—Que dis-tu?—s'écria la princesse, épouvantée du regard triomphant d'Iris et de l'infernale résolution de sa physionomie.
—Je dis—reprit la bohémienne avec une exaltation farouche—je dis que la part que j'ai dans votre vie, marraine, est misérable; je dis que mon vœu le plus ardent serait de vous voir dans une position telle que mon dévouement pour vous fût votre suprême bonheur, votre seule joie, votre seule consolation; je dis que j'aimerais autant vous voir morte qu'indifférente à ce que je ressens pour vous... que j'aime comme ma mère, comme ma sœur, comme mon Dieu; je dis que ceux que vous avez aimés, c'est-à-dire Raphaël et Morville, n'ont pas fait pour vous la millième partie de ce que j'ai fait moi-même, et ils ont occupé, et ils occupent votre vie, votre pensée tout entière, tandis que moi je ne suis rien pour vous.... Cela est injuste, marraine... bien injuste.

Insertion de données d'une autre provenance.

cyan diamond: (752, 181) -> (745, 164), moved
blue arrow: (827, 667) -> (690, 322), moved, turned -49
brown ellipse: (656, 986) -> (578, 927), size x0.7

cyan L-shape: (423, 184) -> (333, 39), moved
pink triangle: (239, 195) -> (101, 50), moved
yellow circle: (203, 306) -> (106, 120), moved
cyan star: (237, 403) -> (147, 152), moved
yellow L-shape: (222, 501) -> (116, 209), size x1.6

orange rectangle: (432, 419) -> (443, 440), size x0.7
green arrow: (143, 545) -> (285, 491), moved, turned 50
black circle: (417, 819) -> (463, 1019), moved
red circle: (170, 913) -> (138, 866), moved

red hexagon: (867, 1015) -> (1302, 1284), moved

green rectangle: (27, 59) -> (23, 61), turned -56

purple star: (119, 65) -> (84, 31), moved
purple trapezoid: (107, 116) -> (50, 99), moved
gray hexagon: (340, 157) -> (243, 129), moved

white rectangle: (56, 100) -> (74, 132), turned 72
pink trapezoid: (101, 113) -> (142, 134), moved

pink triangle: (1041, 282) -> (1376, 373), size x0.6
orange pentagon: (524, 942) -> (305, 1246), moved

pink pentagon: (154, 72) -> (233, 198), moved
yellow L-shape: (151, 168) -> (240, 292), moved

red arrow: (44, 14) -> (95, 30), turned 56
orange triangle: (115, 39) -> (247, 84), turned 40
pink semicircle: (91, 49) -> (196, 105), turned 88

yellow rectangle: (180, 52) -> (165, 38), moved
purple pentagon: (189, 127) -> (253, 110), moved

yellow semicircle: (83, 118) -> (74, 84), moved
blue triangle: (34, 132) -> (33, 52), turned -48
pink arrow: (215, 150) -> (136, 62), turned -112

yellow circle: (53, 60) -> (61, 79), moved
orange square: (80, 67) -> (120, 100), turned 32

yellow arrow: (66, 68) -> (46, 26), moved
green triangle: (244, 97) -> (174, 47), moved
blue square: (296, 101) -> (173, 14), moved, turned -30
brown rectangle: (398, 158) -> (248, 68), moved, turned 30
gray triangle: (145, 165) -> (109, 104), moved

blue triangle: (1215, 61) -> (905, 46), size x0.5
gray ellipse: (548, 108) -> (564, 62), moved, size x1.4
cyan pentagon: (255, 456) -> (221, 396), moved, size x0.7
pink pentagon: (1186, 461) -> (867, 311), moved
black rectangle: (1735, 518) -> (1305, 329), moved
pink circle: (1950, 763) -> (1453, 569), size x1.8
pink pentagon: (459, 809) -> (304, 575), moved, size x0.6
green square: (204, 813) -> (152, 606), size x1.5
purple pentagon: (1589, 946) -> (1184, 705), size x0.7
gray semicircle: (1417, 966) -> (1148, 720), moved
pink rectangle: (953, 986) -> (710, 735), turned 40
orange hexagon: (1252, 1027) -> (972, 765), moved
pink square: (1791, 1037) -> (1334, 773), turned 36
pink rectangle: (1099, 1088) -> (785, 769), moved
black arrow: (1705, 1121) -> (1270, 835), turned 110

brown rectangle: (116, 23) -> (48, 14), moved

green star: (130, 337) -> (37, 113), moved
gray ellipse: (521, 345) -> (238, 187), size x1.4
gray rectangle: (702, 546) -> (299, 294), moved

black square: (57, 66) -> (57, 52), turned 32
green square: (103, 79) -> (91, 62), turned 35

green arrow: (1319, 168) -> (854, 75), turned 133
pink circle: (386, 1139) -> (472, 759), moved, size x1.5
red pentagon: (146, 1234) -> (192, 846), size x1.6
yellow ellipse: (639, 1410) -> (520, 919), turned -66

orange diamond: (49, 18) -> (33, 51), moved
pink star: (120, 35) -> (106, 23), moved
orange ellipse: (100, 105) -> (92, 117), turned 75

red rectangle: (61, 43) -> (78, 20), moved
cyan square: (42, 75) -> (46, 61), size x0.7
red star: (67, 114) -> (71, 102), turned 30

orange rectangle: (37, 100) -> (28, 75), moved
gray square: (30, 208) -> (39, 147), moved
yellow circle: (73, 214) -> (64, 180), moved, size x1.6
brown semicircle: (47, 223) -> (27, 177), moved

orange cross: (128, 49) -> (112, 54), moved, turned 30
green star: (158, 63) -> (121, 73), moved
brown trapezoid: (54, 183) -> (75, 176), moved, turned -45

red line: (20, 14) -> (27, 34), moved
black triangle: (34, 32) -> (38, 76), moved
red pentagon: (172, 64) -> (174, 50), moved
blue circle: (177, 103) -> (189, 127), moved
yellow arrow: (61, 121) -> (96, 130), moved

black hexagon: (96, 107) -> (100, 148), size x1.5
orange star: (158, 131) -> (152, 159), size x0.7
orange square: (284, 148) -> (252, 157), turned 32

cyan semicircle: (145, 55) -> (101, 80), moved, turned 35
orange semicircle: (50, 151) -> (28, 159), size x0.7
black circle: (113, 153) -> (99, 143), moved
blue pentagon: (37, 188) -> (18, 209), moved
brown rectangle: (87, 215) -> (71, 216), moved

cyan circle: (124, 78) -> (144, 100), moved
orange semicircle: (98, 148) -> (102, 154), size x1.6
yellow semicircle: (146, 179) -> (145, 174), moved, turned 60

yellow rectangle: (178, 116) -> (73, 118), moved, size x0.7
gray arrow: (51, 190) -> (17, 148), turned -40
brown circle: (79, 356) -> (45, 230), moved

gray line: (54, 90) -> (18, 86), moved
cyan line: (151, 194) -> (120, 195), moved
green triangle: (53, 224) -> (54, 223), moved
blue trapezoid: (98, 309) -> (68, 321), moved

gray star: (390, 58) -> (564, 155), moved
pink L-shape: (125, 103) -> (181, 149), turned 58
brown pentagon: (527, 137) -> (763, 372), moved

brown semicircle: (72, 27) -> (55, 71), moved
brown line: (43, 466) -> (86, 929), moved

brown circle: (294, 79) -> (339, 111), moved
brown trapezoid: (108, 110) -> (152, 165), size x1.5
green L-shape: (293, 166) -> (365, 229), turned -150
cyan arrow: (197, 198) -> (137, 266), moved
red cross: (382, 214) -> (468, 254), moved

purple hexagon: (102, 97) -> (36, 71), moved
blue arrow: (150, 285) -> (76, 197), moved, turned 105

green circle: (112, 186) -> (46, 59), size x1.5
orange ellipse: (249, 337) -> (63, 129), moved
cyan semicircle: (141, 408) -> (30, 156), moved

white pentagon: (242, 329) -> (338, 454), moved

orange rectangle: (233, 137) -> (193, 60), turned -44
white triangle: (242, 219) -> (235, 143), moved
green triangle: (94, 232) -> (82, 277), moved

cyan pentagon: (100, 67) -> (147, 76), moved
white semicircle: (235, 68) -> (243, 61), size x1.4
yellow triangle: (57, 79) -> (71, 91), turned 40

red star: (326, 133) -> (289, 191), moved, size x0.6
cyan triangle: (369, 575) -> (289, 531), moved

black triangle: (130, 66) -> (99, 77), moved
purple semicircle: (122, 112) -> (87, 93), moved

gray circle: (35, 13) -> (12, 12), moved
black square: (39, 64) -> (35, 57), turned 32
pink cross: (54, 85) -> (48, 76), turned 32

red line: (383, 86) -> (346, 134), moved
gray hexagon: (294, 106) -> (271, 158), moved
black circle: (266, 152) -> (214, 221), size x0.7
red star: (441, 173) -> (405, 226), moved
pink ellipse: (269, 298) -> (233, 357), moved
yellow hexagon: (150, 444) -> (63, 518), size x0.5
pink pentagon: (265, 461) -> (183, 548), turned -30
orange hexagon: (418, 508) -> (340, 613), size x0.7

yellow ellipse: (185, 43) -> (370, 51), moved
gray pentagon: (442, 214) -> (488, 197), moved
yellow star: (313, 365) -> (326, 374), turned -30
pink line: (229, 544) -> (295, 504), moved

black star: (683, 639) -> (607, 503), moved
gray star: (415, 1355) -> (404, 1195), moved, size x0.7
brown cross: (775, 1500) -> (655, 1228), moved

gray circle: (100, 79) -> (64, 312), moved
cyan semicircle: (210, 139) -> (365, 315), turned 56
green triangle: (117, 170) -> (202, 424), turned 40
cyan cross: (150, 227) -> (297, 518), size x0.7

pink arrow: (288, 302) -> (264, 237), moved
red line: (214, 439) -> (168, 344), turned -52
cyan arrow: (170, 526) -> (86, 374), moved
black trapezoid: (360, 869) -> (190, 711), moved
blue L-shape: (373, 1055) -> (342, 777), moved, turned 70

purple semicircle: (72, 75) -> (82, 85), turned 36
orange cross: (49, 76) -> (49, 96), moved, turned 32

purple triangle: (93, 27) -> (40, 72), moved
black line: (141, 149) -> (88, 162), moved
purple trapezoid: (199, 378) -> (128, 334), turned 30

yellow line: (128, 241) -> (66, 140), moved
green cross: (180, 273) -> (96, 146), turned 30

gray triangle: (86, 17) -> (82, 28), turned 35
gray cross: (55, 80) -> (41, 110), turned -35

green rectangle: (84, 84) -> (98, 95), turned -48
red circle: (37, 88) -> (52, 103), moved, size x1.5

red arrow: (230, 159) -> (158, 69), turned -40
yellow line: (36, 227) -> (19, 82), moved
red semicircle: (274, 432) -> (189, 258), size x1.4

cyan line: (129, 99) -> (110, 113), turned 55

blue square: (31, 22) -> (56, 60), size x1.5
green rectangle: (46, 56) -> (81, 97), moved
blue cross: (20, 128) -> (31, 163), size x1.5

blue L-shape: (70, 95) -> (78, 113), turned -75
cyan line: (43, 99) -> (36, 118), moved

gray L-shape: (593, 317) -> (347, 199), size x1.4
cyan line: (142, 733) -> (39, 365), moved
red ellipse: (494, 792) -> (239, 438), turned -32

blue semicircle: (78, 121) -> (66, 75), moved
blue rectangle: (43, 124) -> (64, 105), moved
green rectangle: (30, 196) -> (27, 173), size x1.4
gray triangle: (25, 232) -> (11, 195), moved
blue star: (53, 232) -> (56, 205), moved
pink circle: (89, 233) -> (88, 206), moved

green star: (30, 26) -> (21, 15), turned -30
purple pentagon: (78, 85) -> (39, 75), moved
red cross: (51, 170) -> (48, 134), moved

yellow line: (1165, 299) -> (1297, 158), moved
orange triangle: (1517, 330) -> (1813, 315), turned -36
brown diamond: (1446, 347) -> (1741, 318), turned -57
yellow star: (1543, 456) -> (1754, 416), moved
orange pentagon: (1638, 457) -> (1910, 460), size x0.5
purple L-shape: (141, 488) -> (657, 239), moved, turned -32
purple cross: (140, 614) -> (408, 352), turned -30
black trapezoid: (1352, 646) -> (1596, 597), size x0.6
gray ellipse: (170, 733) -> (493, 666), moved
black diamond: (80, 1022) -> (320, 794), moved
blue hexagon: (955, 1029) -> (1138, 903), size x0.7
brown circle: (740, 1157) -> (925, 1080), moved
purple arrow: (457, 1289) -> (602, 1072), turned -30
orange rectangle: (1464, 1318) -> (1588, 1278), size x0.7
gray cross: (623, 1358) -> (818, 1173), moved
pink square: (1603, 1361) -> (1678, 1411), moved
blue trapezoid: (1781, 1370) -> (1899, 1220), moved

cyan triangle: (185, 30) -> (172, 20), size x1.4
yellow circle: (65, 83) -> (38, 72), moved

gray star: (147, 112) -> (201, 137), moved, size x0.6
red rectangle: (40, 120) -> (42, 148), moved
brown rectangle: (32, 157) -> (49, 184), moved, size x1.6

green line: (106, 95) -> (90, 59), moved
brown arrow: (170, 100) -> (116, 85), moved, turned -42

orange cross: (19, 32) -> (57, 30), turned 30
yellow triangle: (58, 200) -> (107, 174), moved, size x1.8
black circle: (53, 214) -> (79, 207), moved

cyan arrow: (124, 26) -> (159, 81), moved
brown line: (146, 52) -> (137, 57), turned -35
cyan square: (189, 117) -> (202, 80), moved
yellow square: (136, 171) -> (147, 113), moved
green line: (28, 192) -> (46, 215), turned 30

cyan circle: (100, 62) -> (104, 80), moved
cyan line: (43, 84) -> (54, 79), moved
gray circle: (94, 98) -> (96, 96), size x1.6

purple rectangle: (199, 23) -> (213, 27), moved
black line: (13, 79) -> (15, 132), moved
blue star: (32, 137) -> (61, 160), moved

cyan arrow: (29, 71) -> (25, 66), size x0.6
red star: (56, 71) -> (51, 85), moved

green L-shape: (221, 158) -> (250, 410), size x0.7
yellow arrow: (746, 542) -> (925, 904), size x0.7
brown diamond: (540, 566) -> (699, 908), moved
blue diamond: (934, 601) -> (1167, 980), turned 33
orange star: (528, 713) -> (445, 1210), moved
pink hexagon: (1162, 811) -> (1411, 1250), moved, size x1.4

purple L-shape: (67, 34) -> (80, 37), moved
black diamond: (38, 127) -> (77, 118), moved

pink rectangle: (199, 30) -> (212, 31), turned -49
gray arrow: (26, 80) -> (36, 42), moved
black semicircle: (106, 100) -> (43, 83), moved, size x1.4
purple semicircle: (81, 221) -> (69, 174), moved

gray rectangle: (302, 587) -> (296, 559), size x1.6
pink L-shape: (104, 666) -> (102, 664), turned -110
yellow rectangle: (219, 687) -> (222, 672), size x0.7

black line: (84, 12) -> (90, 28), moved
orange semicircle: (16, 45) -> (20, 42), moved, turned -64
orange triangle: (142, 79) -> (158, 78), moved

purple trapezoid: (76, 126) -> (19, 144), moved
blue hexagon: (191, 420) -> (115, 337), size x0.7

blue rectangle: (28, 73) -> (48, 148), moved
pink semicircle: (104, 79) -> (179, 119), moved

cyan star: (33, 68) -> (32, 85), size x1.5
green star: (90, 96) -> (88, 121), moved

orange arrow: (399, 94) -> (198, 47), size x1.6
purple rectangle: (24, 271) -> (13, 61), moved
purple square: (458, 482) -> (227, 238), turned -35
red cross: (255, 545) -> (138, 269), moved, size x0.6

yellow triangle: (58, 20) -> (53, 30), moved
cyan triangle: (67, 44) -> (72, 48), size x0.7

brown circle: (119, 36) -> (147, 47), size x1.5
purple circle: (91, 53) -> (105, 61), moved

—Osez-vous parler ainsi, vous que j'ai recueillie, comblée de mes dons.... Et qu'avez-vous donc fait pour reconnaître mes bontés?
—Vous me demandez ce que j'ai fait, marraine! Eh bien! je vais vous le dire à cette heure... car il faut que notre destinée s'accomplisse. Ce que j'ai fait? J'ai fait tuer Raphaël par M. Charles de Brévannes, d'abord....
—Toi... toi.... Mon Dieu! elle m'épouvante.
—Oui, moi.... Vous ne saviez pas ce que c'était que Raphaël.... Vingt fois, en voyant vos larmes, vos regrets, j'ai été sur le point de vous dire: Vous n'avez rien à regretter.... Raphaël était indigne de vous.... Mais je ne voulais pas parler... je vous dirai tout à l'heure pourquoi.
—Malheureuse! explique-toi... que veux-tu dire? Tout ceci n'est-il qu'une sanglante raillerie?—Non, non, Iris ne raille pas lorsqu'il s'agit de vous... Écoutez-moi donc. Vous m'aviez hissée à Venise, cela me fit une peine horrible; vous ne vous en êtes pas seulement aperçue, ou, du moins, mon chagrin vous a été indifférent... mon désir de vous accompagner vous a semblé importun.... Mon Dieu!... il fallait me laisser périr dans la rue plutôt que de faire naître en moi une reconnaissance dont les témoignages vous devaient être à charge.
—Mais cette malheureuse est folle.... Et que faisait cela à Raphaël?
—Vous m'aviez laissée à Venise; je vous l'ai dit, cela me causa une violente douleur; je ne pus me résigner à rester dans l'ignorance de votre vie et à recevoir seulement de temps à autre quelque froide lettre de vous. A force de prières, je parvins à obtenir d'Inès, votre camériste, qu'elle me tiendrait au courant de vos actions. Vous ne savez pas ce qu'il m'a fallu de persévérance, de promesses, de séductions pour intéresser à mon désir cette indifférente fille, et l'amener à m'écrire presque chaque jour.... Par cela... jugez ce qu'est mon attachement pour vous.
—Je ne sais s'il faut l'exécrer, la plaindre ou l'admirer—se dit Paula.